GENP’s 9M17 core net profit of RM232.6m (+53.8% yoy) came in below our previous and consensus 2017 expectations. The variance was mainly due to lower-than-expected contribution from the upstream plantation and property divisions. As such, we have cut our 2017-19 core EPS forecasts by 9-13% to account for the weak 9M17 results, and lowered our TP to RM10.75. Given the limited upside of 2.6% to our new 12-month TP, we downgrade the stock to a HOLD.

9M17 Core Net Profit More Increased by 53.8% Yoy to RM232.6m

Genting Plantations’ (GENP) 9M17 revenue was higher by 32% yoy to RM1.3bn, mainly attributable to higher contribution from the upstream plantation and downstream manufacturing divisions, but partially offset by lower property sales. The blended CPO and PK ASPs were higher yoy at RM2,770/MT (9M16: RM2,517/MT) and RM2,404/MT (9M16: RM2,316/MT), respectively, while FFB production increased by 24.6% yoy to 1.35m MT. PBT for 9M17 increased by 67.7% yoy to RM319m. After adjusting for one-off items, 9M17 core net profit increased by 53.8% yoy to RM232.6m, accounting for 63% and 69% of our previous and consensus 2017 forecasts respectively. Despite the strong yoy improvement, this came in below our expectation mainly due to lower-than-expected contribution from the upstream plantation and property divisions.

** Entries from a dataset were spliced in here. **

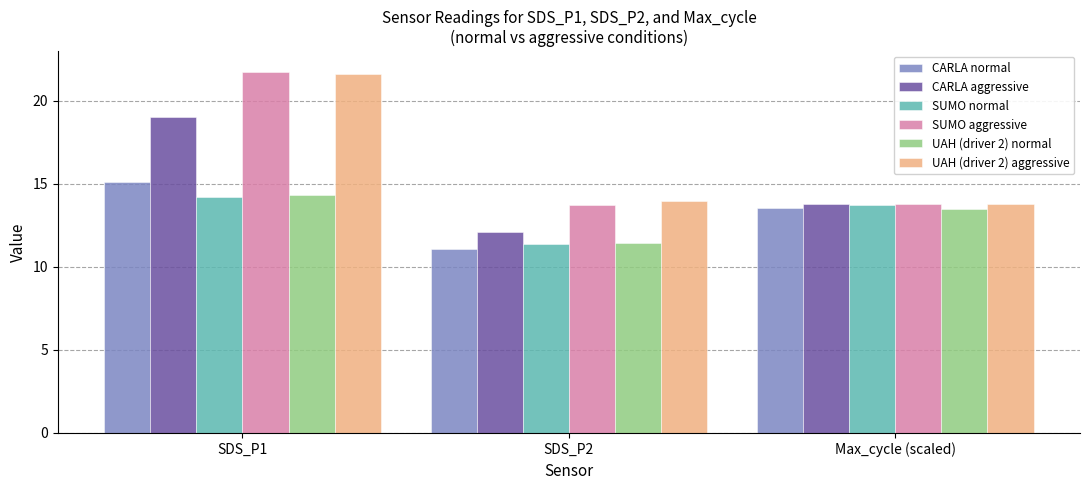

Between SDS_P1 and SDS_P2, which series saw the biggest shift?

SUMO aggressive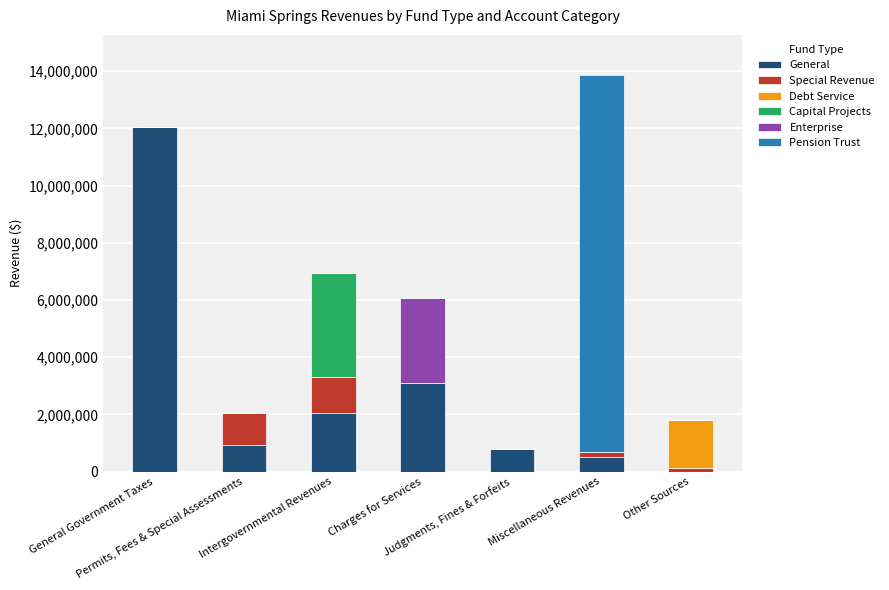

Count the number of categories in the chart.

7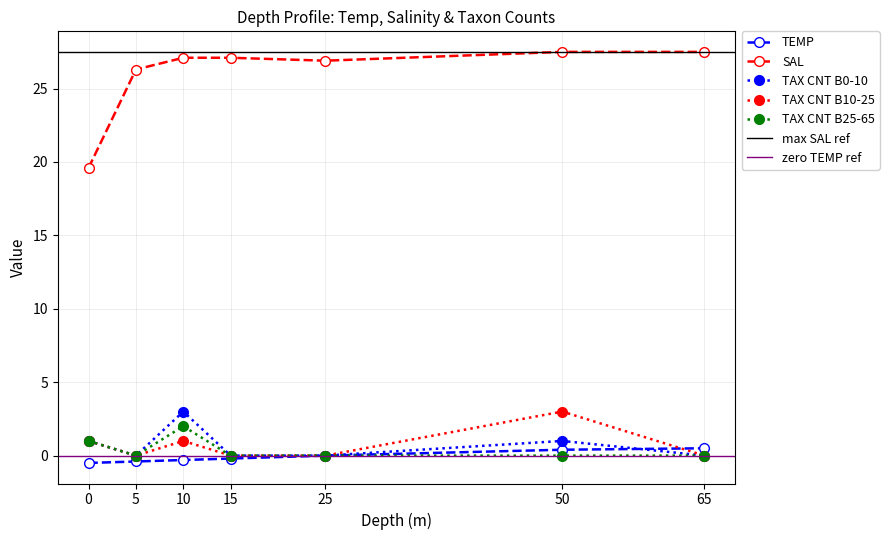

Reading right to left, transcribe all the data shown in this chart.

TEMP: 65=0.5	50=0.4	25=0.0	15=-0.2	10=-0.3	5=-0.4	0=-0.5
SAL: 65=27.5	50=27.5	25=26.9	15=27.1	10=27.1	5=26.3	0=19.6
TAX CNT B0-10: 65=0.0	50=1.0	25=0.0	15=0.0	10=3.0	5=0.0	0=1.0
TAX CNT B10-25: 65=0.0	50=3.0	25=0.0	15=0.0	10=1.0	5=0.0	0=1.0
TAX CNT B25-65: 65=0.0	50=0.0	25=0.0	15=0.0	10=2.0	5=0.0	0=1.0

TP Lowered to RM10.75, Downgrade to HOLD

We cut our 2017-19E core EPS by 9-13%, mainly to account for the weak 9M17 results. As such, our 12-month target price for GENP has been reduced to RM10.75 (from RM12.00 previously), based on an unchanged 2018E PER of 22x. We downgrade GENP to a HOLD rating (from BUY previously) given the limited upside to our new TP.

Key Risks

Key upside/downside risks include: 1) stronger/weaker economic growth leading to a higher/lower consumption of vegetable oils; 2) a sustained rebound/plunge in the CPO price; 3) higher/lower-than-expected FFB and CPO production; and 4) changes in policies.